### Texte source
L’attaque des sangliers.
Ils ravagent les champs, provoquent des accidents de la route, finissent même parfois leur chemin dans des piscines de particuliers. En France, la prolifération des sangliers, devenue hors de contrôle, est en train de tourner au problème de société. À qui
Ils bouffent les cultures, provoquent des accidents, sont au centre de polémiques entre chasseurs et agriculteurs. Mais bon Dieu, qu’a-t-on fait pour énerver les sangliers?
En bon cheval de garde, Tequila s’arrête de brouter, se redresse et pointe ses oreilles: c’est ainsi qu’il donne l’alerte sur la famille de sangliers s’aventurant hors du couvert à 300 mètres, comme chaque soir après 20h. Une laie et ses petits, guère effarouchés, fouillent les champs de Laurent Milesi à la recherche des vers dont ils raffolent. “On en a dans l’origan”, constate l’agriculteur, qui produit des plantes aromatiques à Cruis, dans les Alpes-de-haute-provence. “Ils arrivent dans l’estragon”, complète son père. Ces omnivores fins gourmets n’ont pas cédé à la vague végane: “Ils bouffent aussi les nids de faisans et les lièvres”, précise le paternel. “Ils sont tranquilles, habitués à l’homme, constate Laurent Milesi. Encore heureux que je ne sois pas en bio, j’ai moins de vers.” Mais en fouillant dans l’estragon, les sangliers le déterrent petit à petit. “Au bout de trois ans, la plante crève.” Laurent Milesi, 47 ans, n’est pas le seul en France à subir cette “prolifération” de sangliers qui causent d’énormes saccages dans les cultures. Ils labourent les gazons, soulèvent les clôtures, percutent trains et voitures –plusieurs dizaines de milliers de collisions répertoriées ces dernières années, dont certaines mortelles– ou finissent dans des piscines dont ils ne peuvent s’extraire. À Saint-didier, dans le Vaucluse, Patrick Goavec, 60 ans, parle de “catastrophe” autour de ses chênes truffiers. “Ils arrachent tout. Quelques truffes sont véreuses, ça les attire.” Chez son fils agriculteur, ils ont “tout retourné sur 200 mètres”. Au printemps, ils attaquent les asperges puis passent aux cerises quand elles sont mûres: les mères cassent les branches basses pour que leurs petits se régalent. Ensuite, voilà le temps du raisin. Une vie de patachon, entre gloutonnerie, ruse et amusement. Chez un producteur de cerises, ils ont même cassé l’arrosage au goutte-à-goutte pour créer une mare dans laquelle ils se baignent. Patrick Goavec n’a qu’un mot à la bouche: “Affolant”.

### Détails de l'exercice
Dans le texte sur les sangliers, que produit Laurent Milesi, et dans quelle commune ?

### Données présentées
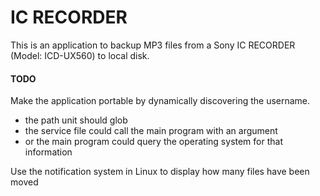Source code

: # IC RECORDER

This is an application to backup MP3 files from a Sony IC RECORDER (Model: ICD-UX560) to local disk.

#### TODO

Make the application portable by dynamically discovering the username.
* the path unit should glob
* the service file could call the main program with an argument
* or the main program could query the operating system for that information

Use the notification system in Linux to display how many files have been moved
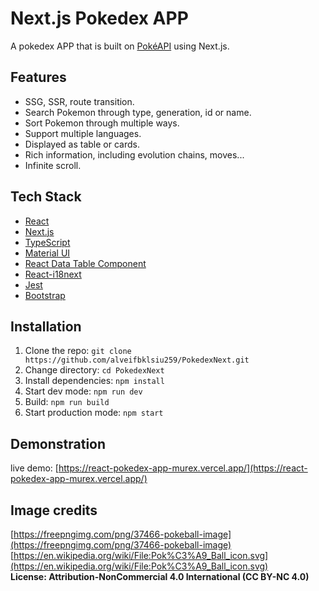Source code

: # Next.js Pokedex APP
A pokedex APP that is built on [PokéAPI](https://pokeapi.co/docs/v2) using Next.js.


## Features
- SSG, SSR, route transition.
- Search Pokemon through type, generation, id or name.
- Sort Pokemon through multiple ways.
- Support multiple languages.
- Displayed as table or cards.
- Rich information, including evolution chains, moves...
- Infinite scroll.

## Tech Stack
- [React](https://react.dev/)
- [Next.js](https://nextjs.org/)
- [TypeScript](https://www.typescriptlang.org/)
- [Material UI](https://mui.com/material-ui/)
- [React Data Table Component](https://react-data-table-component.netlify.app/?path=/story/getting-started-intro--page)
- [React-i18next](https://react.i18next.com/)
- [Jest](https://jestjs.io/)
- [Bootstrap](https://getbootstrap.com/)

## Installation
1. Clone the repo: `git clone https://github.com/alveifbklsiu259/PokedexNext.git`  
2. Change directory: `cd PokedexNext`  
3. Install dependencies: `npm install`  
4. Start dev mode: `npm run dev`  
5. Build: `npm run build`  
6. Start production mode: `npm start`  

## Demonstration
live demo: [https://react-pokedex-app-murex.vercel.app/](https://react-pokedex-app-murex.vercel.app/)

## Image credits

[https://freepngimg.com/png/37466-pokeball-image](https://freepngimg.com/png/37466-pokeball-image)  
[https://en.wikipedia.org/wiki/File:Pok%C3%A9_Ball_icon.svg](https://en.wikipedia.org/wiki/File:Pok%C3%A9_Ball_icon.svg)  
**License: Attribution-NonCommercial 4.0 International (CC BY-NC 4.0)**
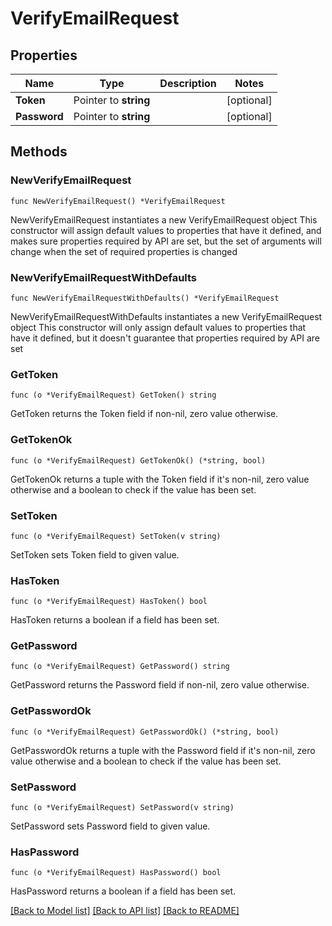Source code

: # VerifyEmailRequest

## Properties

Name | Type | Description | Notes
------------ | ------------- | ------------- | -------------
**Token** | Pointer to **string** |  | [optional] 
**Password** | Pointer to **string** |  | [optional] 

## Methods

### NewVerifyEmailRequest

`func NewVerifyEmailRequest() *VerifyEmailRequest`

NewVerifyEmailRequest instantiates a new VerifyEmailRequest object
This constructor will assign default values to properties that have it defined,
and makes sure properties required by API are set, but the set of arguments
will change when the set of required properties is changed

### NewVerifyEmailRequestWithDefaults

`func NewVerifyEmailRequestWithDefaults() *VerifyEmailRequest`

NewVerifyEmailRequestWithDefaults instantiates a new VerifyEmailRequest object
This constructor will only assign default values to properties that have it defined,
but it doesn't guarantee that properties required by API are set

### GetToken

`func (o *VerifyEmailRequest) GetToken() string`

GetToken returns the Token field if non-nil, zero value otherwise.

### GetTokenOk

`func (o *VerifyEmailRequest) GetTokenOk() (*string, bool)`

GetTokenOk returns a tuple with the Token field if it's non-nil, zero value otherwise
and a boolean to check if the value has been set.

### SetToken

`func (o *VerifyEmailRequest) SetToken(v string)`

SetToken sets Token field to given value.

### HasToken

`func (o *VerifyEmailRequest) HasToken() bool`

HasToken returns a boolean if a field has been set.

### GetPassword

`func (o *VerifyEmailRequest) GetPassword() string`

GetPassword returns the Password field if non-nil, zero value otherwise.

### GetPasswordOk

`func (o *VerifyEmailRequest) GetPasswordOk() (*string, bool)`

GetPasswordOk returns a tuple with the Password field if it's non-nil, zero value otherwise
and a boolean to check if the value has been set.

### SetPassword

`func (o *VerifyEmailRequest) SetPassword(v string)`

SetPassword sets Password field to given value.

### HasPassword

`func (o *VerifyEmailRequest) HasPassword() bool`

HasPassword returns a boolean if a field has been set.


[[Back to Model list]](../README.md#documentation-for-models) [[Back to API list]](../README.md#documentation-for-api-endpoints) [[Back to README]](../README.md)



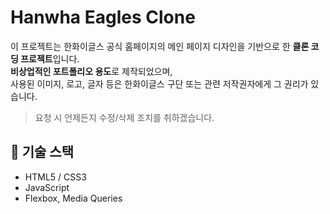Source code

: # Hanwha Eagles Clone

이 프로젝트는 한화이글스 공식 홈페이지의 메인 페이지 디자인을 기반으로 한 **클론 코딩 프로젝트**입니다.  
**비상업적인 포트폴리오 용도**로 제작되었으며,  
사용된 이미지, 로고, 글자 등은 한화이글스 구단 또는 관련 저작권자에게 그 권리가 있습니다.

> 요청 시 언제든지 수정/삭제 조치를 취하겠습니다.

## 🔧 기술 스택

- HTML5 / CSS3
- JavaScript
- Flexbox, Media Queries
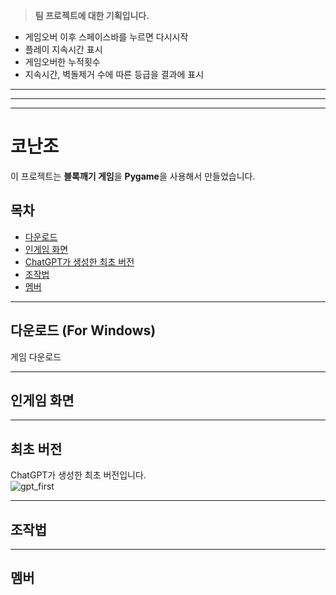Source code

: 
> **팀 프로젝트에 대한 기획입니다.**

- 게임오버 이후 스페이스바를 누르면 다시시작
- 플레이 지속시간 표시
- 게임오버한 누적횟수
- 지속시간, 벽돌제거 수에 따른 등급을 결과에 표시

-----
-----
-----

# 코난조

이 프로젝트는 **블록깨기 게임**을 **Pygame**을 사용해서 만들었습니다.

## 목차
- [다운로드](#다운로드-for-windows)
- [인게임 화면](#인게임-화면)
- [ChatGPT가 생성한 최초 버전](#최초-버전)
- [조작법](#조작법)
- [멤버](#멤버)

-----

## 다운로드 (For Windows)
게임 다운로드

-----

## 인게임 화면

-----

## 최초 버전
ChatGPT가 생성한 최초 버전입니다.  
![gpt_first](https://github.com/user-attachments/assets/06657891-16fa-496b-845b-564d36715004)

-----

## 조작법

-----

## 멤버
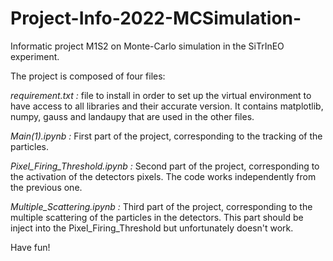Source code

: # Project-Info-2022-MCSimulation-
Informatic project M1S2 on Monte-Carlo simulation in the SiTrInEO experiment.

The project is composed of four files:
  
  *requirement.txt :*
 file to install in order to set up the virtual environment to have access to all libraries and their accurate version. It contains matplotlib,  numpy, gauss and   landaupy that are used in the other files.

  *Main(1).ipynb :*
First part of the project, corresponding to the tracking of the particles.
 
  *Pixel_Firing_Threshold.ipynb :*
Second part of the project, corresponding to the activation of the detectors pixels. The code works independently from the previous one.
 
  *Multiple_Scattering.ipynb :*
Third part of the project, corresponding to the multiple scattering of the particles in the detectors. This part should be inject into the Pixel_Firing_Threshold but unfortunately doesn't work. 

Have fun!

### Réponse attendue
Il produit des plantes aromatiques à Cruis, dans les Alpes-de-haute-provence.